Built-in Models

HuggingFace hub

Out-of the box we support models implemented with the transformers framework and hosted on HuggingFace model hub.

Here is how to work with HuggingFace models:

from redlite.model.hf_model import HFModel

model = HFModel('mistralai/Mistral-7B-Instruct-v0.2', device_map='auto')

Please see Reference documentation for more detail and available parameters.

OpenAI Conversational Models

OpenAI conversational models (such as gpt-3.5 or gpt-4) are available. Note that one needs a valid OpenAI api key to do the prediction with these models.

Here is how to use OpenAI models:

from redlite.model.openai_model import OpenAIModel

model = OpenAIModel(...)

Please see Reference documentation for more detail and available parameters.

Google Gemini models

A family of Google Gemini models is available. Please make sure that you have enabled generative API access in Google Cloud console. You also need to create an API key, see https://aistudio.google.com/u/1/apikey.

Here is how to use a Gemini model:

from redlite.model.gemini_model import GeminiModel

model = GeminiModel(...)

Please see Reference documentation for more detail and available parameters.

Model servers compatible with OpenAI API

Use OpenAIModel to access third-party services that are compatible with OpenAI API (for example, NVIDIA research). Set the endpoint parameter base_url to point

Here is how to use OpenAI API to access third-party servies:

from redlite.model.openai_model import OpenAIModel

base_uri = "https://integrate.api.nvidia.com/v1"

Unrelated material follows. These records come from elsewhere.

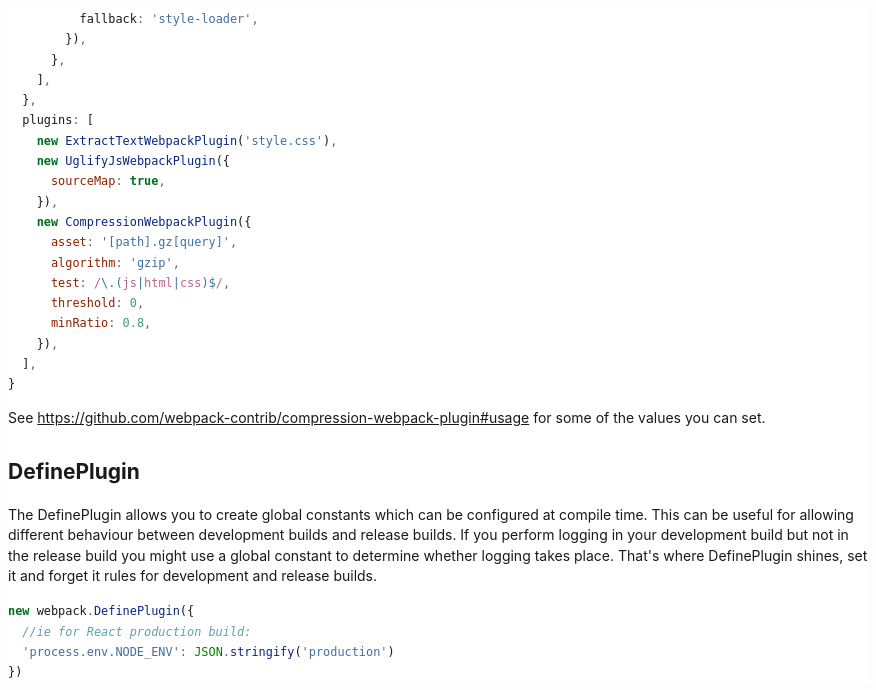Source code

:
  ```js
           fallback: 'style-loader',
         }),
       },
     ],
   },
   plugins: [
     new ExtractTextWebpackPlugin('style.css'),
     new UglifyJsWebpackPlugin({
       sourceMap: true,
     }),
     new CompressionWebpackPlugin({
       asset: '[path].gz[query]',
       algorithm: 'gzip',
       test: /\.(js|html|css)$/,
       threshold: 0,
       minRatio: 0.8,
     }),
   ],
 }

 ```

See https://github.com/webpack-contrib/compression-webpack-plugin#usage for some of the values you can set.

## DefinePlugin

The DefinePlugin allows you to create global constants which can be configured at compile time. This can be useful for allowing different behaviour between development builds and release builds. If you perform logging in your development build but not in the release build you might use a global constant to determine whether logging takes place. That's where DefinePlugin shines, set it and forget it rules for development and release builds.

```js
new webpack.DefinePlugin({
  //ie for React production build:
  'process.env.NODE_ENV': JSON.stringify('production')
})
```
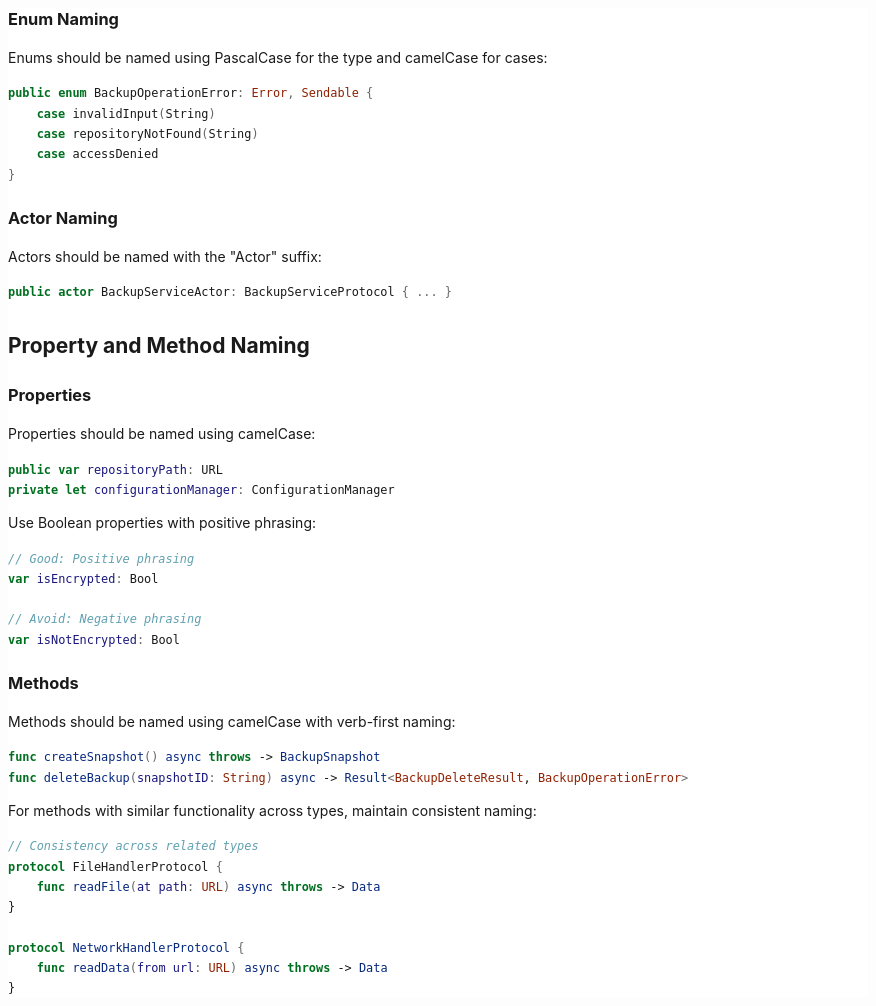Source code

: ### Enum Naming

Enums should be named using PascalCase for the type and camelCase for cases:

```swift
public enum BackupOperationError: Error, Sendable {
    case invalidInput(String)
    case repositoryNotFound(String)
    case accessDenied
}
```

### Actor Naming

Actors should be named with the "Actor" suffix:

```swift
public actor BackupServiceActor: BackupServiceProtocol { ... }
```

## Property and Method Naming

### Properties

Properties should be named using camelCase:

```swift
public var repositoryPath: URL
private let configurationManager: ConfigurationManager
```

Use Boolean properties with positive phrasing:

```swift
// Good: Positive phrasing
var isEncrypted: Bool

// Avoid: Negative phrasing
var isNotEncrypted: Bool
```

### Methods

Methods should be named using camelCase with verb-first naming:

```swift
func createSnapshot() async throws -> BackupSnapshot
func deleteBackup(snapshotID: String) async -> Result<BackupDeleteResult, BackupOperationError>
```

For methods with similar functionality across types, maintain consistent naming:

```swift
// Consistency across related types
protocol FileHandlerProtocol {
    func readFile(at path: URL) async throws -> Data
}

protocol NetworkHandlerProtocol {
    func readData(from url: URL) async throws -> Data
}
```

model = OpenAIModel(base_uri=base_uri, model="meta/llama3-instruct", ...)

Please see Reference documentation for more detail and available parameters.

Anthropic Chat Models

Anthropic conversational models (e.g. Claude) are available. Note that one needs a valid Anthropic api key to do the prediction with these models.

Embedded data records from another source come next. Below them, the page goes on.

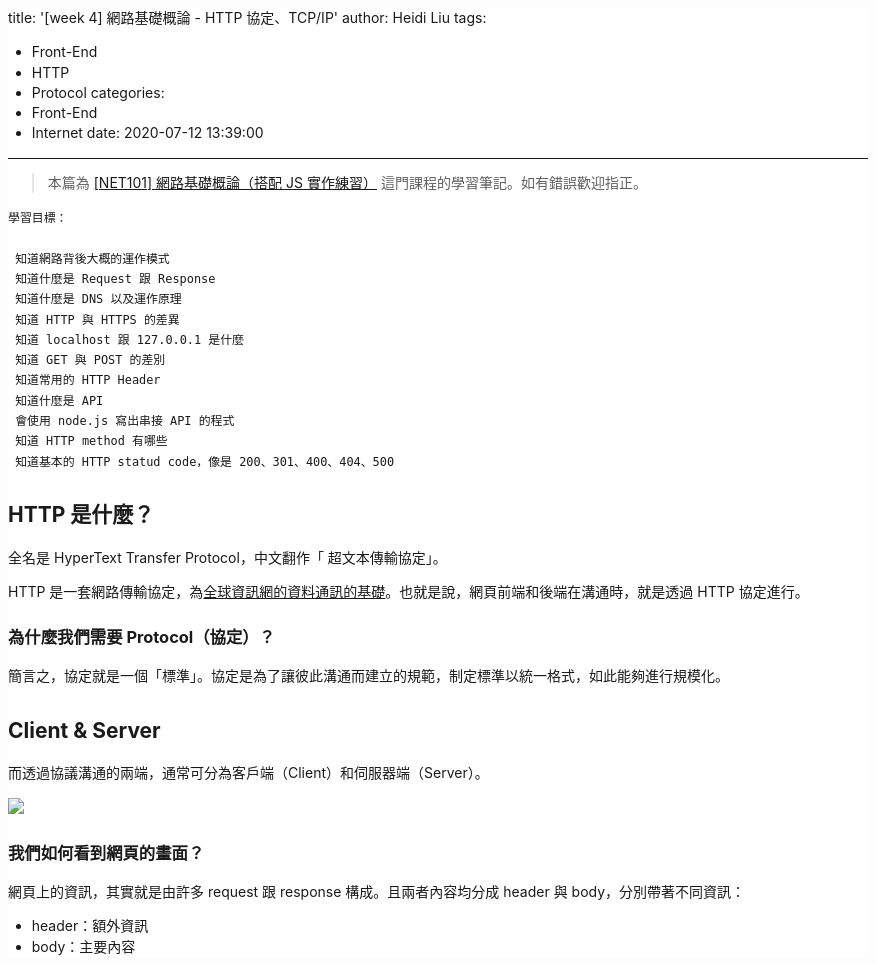 title: '[week 4] 網路基礎概論 - HTTP 協定、TCP/IP'
author: Heidi Liu
tags:
  - Front-End
  - HTTP
  - Protocol
categories:
  - Front-End
  - Internet
date: 2020-07-12 13:39:00
---

> 本篇為 [[NET101] 網路基礎概論（搭配 JS 實作練習）](https://lidemy.com/p/net101-js) 這門課程的學習筆記。如有錯誤歡迎指正。

```
學習目標：

 知道網路背後大概的運作模式
 知道什麼是 Request 跟 Response
 知道什麼是 DNS 以及運作原理
 知道 HTTP 與 HTTPS 的差異
 知道 localhost 跟 127.0.0.1 是什麼
 知道 GET 與 POST 的差別
 知道常用的 HTTP Header
 知道什麼是 API
 會使用 node.js 寫出串接 API 的程式
 知道 HTTP method 有哪些
 知道基本的 HTTP statud code，像是 200、301、400、404、500
```



## HTTP 是什麼？

全名是 HyperText Transfer Protocol，中文翻作「 超文本傳輸協定」。

HTTP 是一套網路傳輸協定，為[全球資訊網的資料通訊的基礎](https://zh.wikipedia.org/zh-tw/%E8%B6%85%E6%96%87%E6%9C%AC%E4%BC%A0%E8%BE%93%E5%8D%8F%E8%AE%AE)。也就是說，網頁前端和後端在溝通時，就是透過 HTTP 協定進行。

### 為什麼我們需要 Protocol（協定）？

簡言之，協定就是一個「標準」。協定是為了讓彼此溝通而建立的規範，制定標準以統一格式，如此能夠進行規模化。

## Client & Server

而透過協議溝通的兩端，通常可分為客戶端（Client）和伺服器端（Server）。

![](https://i.imgur.com/EYmEfr8.png)

### 我們如何看到網頁的畫面？

網頁上的資訊，其實就是由許多 request 跟 response 構成。且兩者內容均分成 header 與 body，分別帶著不同資訊：

- header：額外資訊
- body：主要內容
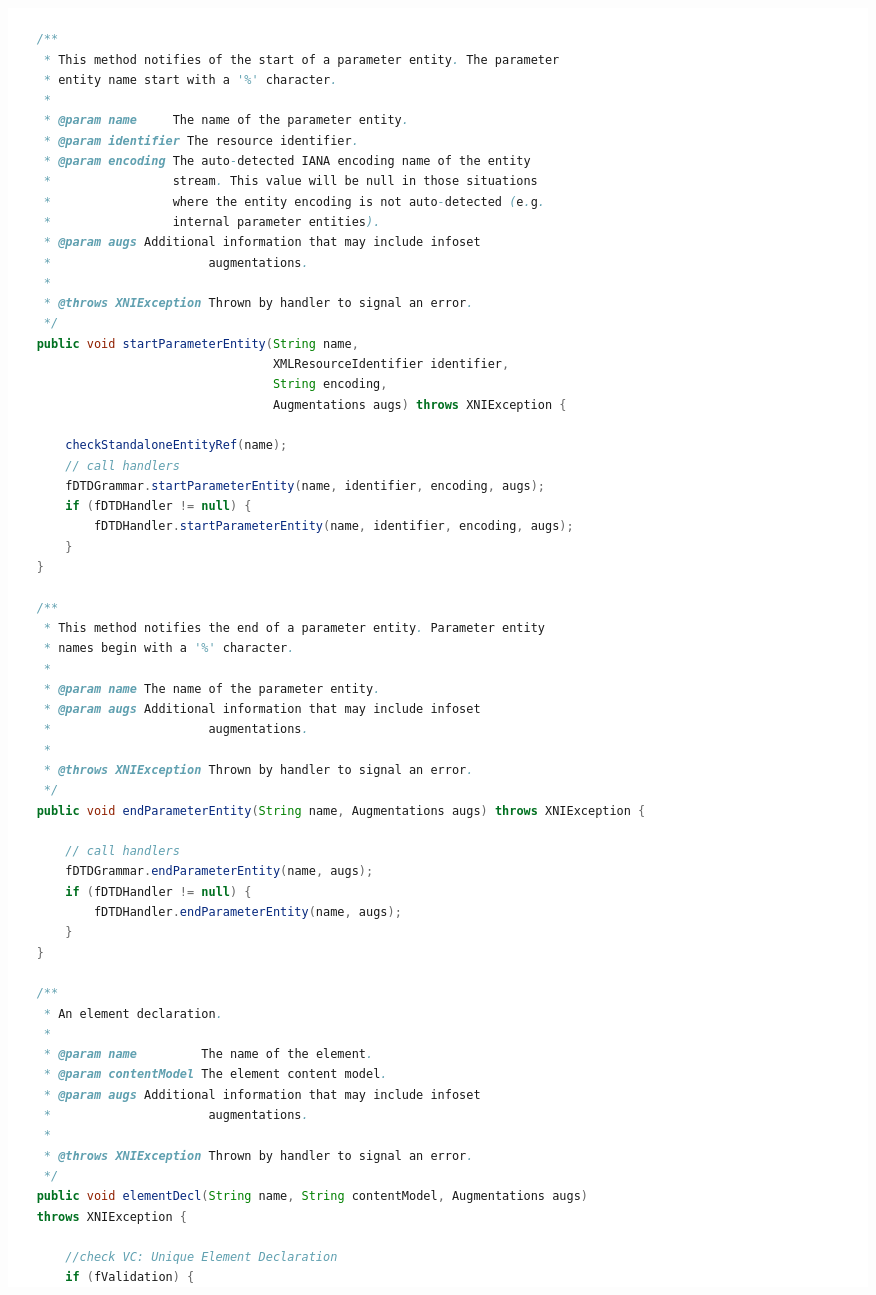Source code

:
 ```java

    /**
     * This method notifies of the start of a parameter entity. The parameter
     * entity name start with a '%' character.
     * 
     * @param name     The name of the parameter entity.
     * @param identifier The resource identifier.
     * @param encoding The auto-detected IANA encoding name of the entity
     *                 stream. This value will be null in those situations
     *                 where the entity encoding is not auto-detected (e.g.
     *                 internal parameter entities).
     * @param augs Additional information that may include infoset
     *                      augmentations.
     *
     * @throws XNIException Thrown by handler to signal an error.
     */
    public void startParameterEntity(String name, 
                                     XMLResourceIdentifier identifier,
                                     String encoding,
                                     Augmentations augs) throws XNIException {

        checkStandaloneEntityRef(name);
        // call handlers
        fDTDGrammar.startParameterEntity(name, identifier, encoding, augs);
        if (fDTDHandler != null) {
            fDTDHandler.startParameterEntity(name, identifier, encoding, augs);
        }
    }

    /**
     * This method notifies the end of a parameter entity. Parameter entity
     * names begin with a '%' character.
     * 
     * @param name The name of the parameter entity.
     * @param augs Additional information that may include infoset
     *                      augmentations.
     *
     * @throws XNIException Thrown by handler to signal an error.
     */
    public void endParameterEntity(String name, Augmentations augs) throws XNIException {

        // call handlers
        fDTDGrammar.endParameterEntity(name, augs);
        if (fDTDHandler != null) {
            fDTDHandler.endParameterEntity(name, augs);
        }
    } 

    /**
     * An element declaration.
     * 
     * @param name         The name of the element.
     * @param contentModel The element content model.
     * @param augs Additional information that may include infoset
     *                      augmentations.
     *
     * @throws XNIException Thrown by handler to signal an error.
     */
    public void elementDecl(String name, String contentModel, Augmentations augs)
    throws XNIException {

        //check VC: Unique Element Declaration
        if (fValidation) {
```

Here is how to use Anthropic models:

from redlite.model.anthropic_model import AnthropicModel

model = AnthropicModel(...)

Please see Reference documentation for more detail and available parameters.

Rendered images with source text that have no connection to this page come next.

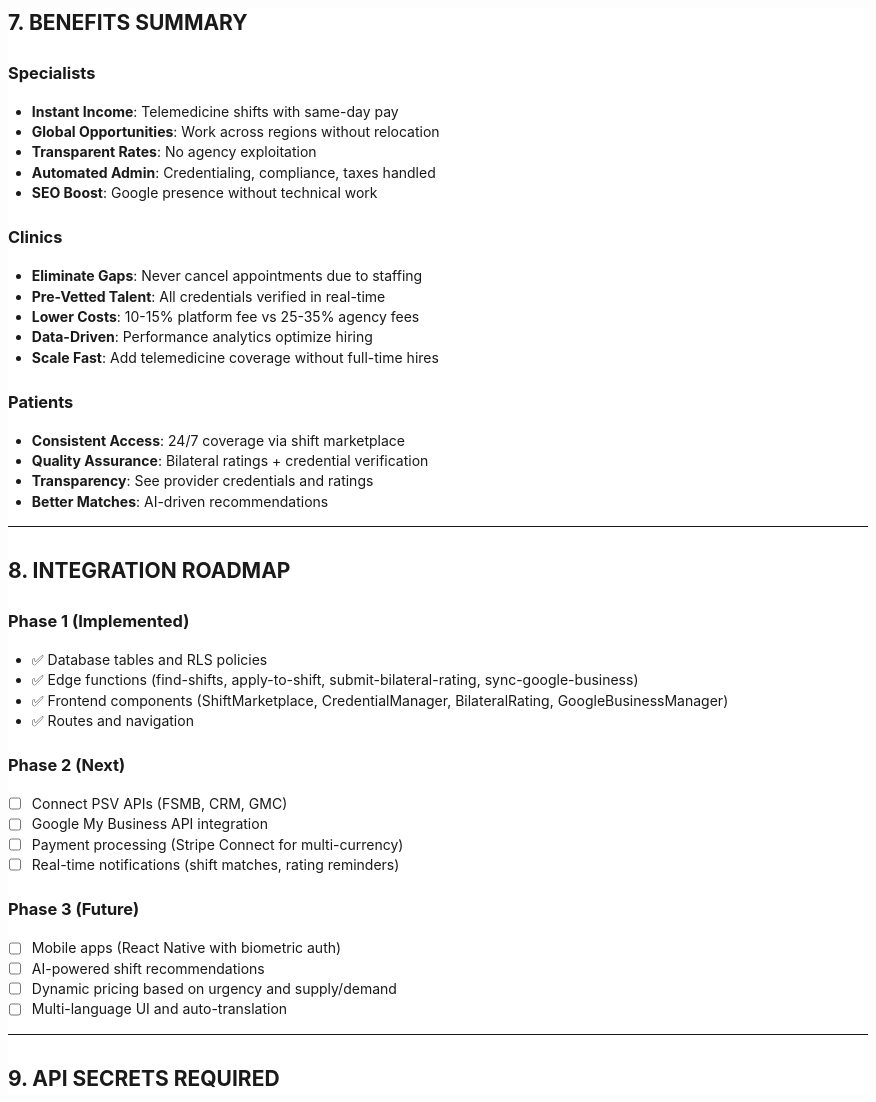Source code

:## 7. BENEFITS SUMMARY

### Specialists
- **Instant Income**: Telemedicine shifts with same-day pay
- **Global Opportunities**: Work across regions without relocation
- **Transparent Rates**: No agency exploitation
- **Automated Admin**: Credentialing, compliance, taxes handled
- **SEO Boost**: Google presence without technical work

### Clinics
- **Eliminate Gaps**: Never cancel appointments due to staffing
- **Pre-Vetted Talent**: All credentials verified in real-time
- **Lower Costs**: 10-15% platform fee vs 25-35% agency fees
- **Data-Driven**: Performance analytics optimize hiring
- **Scale Fast**: Add telemedicine coverage without full-time hires

### Patients
- **Consistent Access**: 24/7 coverage via shift marketplace
- **Quality Assurance**: Bilateral ratings + credential verification
- **Transparency**: See provider credentials and ratings
- **Better Matches**: AI-driven recommendations

---

## 8. INTEGRATION ROADMAP

### Phase 1 (Implemented)
- ✅ Database tables and RLS policies
- ✅ Edge functions (find-shifts, apply-to-shift, submit-bilateral-rating, sync-google-business)
- ✅ Frontend components (ShiftMarketplace, CredentialManager, BilateralRating, GoogleBusinessManager)
- ✅ Routes and navigation

### Phase 2 (Next)
- [ ] Connect PSV APIs (FSMB, CRM, GMC)
- [ ] Google My Business API integration
- [ ] Payment processing (Stripe Connect for multi-currency)
- [ ] Real-time notifications (shift matches, rating reminders)

### Phase 3 (Future)
- [ ] Mobile apps (React Native with biometric auth)
- [ ] AI-powered shift recommendations
- [ ] Dynamic pricing based on urgency and supply/demand
- [ ] Multi-language UI and auto-translation

---

## 9. API SECRETS REQUIRED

AWS Bedrock Text Generation Models

Use AwsBedrockModel to access models hosted on AWS Bedrock. Note that one needs a valid AWS key pair.

Here is how to use AWS Bedrock models:

from redlite.model.aws_bedrock_model import AwsBedrockModel

model = AwsBedrockModel(...)

Please see Reference documentation for more detail and available parameters.

LlamaCpp Models

[https://github.com/ggerganov/llama.cpp]

Use LlamaCppModel to access models runnable by 'llama-cpp' inference engine. For example, models in GGUF format. Due to highly optimized inference path, many smaller models can be evaluated on CPU with reasonable performance.

Here is how to use LlamaCppModel class:

from redlite.model.llamacpp_model import LlamaCppModel

model = LlamaCppModel('models/mistral-instruct-7b-Q4-K-M.gguf', n_ctx=512, max_tokens=512)

Please see Reference documentation for more detail and available parameters.

Dumb models for testing

ParrotModel

A model that parrots back the last user message. Useful to establish performance baselines.

from redlite.model import ParrotModel

model = ParrotModel()

assert model([{"role": "user", "content": "Hello"}]) == "Hello"

CannedModel

A model that returns the same (canned) response regardless of user input. Useful to establish performance baselines.

from redlite.model import CannedModel

model = CannedModel("Bye")

assert model([{"role": "user", "content": "Hello"}]) == "Bye"

Model Wrappers

See the Model Wrappers documentation for utility classes that wrap models to modify their behavior.

Custom models

Custom models can be easily integrated, see the Customization Guide.